== Written problem ==
Output the opening lines of the listing below verbatim, beginning with its first line and ending with the line that contains "contrast brightness saturation: contrast 0.2, brightness", both included, and nothing else.

— start —

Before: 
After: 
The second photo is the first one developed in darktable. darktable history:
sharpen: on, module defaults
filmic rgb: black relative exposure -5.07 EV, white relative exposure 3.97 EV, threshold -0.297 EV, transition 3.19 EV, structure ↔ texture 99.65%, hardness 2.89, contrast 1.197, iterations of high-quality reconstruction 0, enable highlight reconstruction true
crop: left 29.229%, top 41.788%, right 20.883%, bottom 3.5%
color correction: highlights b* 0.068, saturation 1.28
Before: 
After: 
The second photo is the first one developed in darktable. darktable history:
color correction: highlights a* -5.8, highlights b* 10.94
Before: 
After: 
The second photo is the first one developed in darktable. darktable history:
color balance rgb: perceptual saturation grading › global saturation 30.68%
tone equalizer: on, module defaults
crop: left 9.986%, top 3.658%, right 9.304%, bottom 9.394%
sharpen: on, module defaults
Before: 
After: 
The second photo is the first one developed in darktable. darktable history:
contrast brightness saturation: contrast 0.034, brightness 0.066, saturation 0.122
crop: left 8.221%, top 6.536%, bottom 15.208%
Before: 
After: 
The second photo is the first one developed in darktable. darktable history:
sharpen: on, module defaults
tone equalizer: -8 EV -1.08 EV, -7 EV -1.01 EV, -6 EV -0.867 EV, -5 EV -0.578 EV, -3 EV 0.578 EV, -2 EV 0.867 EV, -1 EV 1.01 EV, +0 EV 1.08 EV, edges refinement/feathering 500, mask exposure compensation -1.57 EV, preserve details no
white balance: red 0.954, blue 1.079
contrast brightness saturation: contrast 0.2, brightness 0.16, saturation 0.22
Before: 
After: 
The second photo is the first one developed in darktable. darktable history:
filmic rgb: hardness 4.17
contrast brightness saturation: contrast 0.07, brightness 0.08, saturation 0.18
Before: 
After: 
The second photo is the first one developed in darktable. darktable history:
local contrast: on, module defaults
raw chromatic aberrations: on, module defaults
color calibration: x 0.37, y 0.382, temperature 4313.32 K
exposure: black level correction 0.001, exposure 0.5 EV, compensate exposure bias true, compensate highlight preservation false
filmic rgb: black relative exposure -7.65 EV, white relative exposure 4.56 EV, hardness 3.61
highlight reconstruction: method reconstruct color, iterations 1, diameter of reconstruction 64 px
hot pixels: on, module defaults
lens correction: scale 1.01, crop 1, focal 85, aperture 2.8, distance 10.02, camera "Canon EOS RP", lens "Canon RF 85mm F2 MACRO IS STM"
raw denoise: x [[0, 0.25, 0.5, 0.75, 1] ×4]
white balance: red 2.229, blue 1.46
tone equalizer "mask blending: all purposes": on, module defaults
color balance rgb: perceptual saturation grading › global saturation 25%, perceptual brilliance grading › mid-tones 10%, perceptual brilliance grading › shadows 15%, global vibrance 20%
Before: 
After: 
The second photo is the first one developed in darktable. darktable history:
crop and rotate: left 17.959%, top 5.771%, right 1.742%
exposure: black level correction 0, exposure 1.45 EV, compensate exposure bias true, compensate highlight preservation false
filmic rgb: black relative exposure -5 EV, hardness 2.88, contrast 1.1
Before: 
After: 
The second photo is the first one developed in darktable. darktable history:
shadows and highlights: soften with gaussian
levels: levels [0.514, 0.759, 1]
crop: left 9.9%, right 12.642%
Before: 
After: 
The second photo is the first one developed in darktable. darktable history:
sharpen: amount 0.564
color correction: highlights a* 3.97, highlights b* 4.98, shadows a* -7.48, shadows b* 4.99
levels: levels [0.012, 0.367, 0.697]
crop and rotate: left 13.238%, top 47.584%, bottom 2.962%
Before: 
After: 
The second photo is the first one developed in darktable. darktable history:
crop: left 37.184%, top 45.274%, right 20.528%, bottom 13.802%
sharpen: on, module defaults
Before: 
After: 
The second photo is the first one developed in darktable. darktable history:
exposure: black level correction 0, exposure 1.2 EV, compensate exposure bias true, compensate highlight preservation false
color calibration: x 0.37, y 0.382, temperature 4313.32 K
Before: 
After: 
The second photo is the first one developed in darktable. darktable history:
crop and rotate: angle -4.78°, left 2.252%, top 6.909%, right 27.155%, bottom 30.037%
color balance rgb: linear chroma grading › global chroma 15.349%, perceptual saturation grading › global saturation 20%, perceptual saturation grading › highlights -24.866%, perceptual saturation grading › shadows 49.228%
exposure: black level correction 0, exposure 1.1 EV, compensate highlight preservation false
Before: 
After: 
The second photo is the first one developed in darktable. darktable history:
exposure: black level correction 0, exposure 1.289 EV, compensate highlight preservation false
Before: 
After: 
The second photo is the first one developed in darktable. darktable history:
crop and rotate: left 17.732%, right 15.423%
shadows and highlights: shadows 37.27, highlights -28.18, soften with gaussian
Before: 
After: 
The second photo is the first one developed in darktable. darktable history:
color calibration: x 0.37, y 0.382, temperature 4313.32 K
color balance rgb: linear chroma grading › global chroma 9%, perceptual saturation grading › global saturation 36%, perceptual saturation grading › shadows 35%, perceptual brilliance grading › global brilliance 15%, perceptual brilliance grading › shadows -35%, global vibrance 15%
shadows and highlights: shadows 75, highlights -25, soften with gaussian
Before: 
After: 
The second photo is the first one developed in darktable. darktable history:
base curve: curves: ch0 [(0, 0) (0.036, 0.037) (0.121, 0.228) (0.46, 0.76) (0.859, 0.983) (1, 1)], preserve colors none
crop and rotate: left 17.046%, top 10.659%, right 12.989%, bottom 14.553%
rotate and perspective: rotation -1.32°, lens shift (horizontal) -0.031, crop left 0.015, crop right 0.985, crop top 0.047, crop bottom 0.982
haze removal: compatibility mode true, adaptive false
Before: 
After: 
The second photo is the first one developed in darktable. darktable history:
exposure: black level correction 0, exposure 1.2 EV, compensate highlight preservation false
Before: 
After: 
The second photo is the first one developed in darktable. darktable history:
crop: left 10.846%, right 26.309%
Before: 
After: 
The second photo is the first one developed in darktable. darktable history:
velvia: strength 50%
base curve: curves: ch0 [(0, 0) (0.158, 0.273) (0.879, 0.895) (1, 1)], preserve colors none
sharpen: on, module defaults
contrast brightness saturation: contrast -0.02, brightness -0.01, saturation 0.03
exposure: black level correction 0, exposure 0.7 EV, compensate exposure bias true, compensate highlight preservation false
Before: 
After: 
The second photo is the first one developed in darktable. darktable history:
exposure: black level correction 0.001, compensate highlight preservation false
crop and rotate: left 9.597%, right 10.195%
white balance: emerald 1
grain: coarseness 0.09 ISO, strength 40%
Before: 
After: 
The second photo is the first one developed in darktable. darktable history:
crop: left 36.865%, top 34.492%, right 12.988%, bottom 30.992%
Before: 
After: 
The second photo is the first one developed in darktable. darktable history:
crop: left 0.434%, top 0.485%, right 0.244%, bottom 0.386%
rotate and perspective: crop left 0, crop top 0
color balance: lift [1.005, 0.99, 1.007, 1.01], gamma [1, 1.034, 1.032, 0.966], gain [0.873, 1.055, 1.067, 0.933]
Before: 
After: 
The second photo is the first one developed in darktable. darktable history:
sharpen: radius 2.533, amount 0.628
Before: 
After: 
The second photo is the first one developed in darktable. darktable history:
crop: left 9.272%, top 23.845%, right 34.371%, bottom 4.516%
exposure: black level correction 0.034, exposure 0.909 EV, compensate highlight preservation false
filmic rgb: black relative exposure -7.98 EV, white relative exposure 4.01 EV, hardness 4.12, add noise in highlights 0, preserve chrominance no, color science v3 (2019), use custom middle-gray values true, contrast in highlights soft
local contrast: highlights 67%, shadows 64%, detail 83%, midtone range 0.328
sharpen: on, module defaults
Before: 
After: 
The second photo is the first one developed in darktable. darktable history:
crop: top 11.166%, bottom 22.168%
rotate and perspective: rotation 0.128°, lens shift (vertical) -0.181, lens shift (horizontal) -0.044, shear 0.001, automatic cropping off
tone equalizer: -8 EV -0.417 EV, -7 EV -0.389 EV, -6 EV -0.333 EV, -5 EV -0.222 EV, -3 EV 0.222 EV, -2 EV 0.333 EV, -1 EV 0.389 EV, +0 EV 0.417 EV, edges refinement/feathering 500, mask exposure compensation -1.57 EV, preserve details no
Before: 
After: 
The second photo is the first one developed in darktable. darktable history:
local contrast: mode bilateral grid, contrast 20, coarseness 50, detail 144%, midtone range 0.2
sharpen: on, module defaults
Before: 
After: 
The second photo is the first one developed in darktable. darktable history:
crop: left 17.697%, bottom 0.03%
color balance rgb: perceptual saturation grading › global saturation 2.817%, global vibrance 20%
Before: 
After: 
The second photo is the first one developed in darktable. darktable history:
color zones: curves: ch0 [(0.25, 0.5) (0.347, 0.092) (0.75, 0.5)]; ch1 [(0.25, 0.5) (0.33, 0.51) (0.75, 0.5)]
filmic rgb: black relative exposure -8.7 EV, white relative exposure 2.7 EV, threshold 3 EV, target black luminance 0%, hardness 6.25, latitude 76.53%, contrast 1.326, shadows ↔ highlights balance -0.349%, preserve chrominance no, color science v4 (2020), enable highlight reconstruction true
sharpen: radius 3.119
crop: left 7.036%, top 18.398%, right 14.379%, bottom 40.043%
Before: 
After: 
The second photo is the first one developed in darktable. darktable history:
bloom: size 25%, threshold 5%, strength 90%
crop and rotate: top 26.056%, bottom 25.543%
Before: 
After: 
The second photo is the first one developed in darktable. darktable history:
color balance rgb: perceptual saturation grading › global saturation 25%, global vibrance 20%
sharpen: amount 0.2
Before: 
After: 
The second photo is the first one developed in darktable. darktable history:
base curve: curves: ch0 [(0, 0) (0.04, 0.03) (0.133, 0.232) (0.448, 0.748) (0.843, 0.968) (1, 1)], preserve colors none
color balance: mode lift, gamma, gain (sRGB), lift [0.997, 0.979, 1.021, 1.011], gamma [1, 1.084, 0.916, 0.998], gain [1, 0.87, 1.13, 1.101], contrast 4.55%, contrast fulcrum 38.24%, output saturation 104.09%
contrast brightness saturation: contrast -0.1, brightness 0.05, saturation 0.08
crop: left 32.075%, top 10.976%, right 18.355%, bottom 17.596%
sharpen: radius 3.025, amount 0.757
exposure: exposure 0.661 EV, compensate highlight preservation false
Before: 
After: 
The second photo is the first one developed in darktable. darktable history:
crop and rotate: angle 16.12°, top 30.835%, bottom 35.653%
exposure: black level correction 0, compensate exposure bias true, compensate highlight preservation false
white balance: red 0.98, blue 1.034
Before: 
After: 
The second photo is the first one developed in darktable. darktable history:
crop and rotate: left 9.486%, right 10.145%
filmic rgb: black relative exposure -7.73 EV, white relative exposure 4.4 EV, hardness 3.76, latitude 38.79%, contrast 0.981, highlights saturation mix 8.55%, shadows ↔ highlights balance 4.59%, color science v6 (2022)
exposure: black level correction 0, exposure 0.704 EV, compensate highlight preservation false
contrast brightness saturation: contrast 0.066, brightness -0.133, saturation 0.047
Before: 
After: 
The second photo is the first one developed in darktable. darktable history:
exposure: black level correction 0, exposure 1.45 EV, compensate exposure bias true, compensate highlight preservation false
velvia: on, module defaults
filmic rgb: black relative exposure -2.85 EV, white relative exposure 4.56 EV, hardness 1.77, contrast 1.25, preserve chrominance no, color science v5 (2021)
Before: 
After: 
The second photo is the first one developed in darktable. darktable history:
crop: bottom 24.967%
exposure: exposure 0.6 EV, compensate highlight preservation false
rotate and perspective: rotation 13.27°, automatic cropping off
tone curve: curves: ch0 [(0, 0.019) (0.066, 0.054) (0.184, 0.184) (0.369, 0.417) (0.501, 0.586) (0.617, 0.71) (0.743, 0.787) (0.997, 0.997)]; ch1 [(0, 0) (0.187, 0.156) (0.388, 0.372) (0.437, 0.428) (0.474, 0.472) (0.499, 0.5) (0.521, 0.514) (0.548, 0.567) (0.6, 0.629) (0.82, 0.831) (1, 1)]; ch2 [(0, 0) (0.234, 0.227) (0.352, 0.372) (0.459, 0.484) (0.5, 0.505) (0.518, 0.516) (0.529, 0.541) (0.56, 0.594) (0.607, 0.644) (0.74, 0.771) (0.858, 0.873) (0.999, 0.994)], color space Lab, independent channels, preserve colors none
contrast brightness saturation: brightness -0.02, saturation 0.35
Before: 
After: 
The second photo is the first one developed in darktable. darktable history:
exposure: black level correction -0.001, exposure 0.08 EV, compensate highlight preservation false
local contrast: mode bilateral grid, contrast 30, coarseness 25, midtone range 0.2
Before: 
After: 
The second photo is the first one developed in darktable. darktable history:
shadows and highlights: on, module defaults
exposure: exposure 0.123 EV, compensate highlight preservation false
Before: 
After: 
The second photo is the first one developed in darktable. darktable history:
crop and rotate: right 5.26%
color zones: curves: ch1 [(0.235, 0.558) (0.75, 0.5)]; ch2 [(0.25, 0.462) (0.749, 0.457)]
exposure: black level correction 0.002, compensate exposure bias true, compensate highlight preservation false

— end —

== Answer to the task ==
Before: 
After: 
The second photo is the first one developed in darktable. darktable history:
sharpen: on, module defaults
filmic rgb: black relative exposure -5.07 EV, white relative exposure 3.97 EV, threshold -0.297 EV, transition 3.19 EV, structure ↔ texture 99.65%, hardness 2.89, contrast 1.197, iterations of high-quality reconstruction 0, enable highlight reconstruction true
crop: left 29.229%, top 41.788%, right 20.883%, bottom 3.5%
color correction: highlights b* 0.068, saturation 1.28
Before: 
After: 
The second photo is the first one developed in darktable. darktable history:
color correction: highlights a* -5.8, highlights b* 10.94
Before: 
After: 
The second photo is the first one developed in darktable. darktable history:
color balance rgb: perceptual saturation grading › global saturation 30.68%
tone equalizer: on, module defaults
crop: left 9.986%, top 3.658%, right 9.304%, bottom 9.394%
sharpen: on, module defaults
Before: 
After: 
The second photo is the first one developed in darktable. darktable history:
contrast brightness saturation: contrast 0.034, brightness 0.066, saturation 0.122
crop: left 8.221%, top 6.536%, bottom 15.208%
Before: 
After: 
The second photo is the first one developed in darktable. darktable history:
sharpen: on, module defaults
tone equalizer: -8 EV -1.08 EV, -7 EV -1.01 EV, -6 EV -0.867 EV, -5 EV -0.578 EV, -3 EV 0.578 EV, -2 EV 0.867 EV, -1 EV 1.01 EV, +0 EV 1.08 EV, edges refinement/feathering 500, mask exposure compensation -1.57 EV, preserve details no
white balance: red 0.954, blue 1.079
contrast brightness saturation: contrast 0.2, brightness 0.16, saturation 0.22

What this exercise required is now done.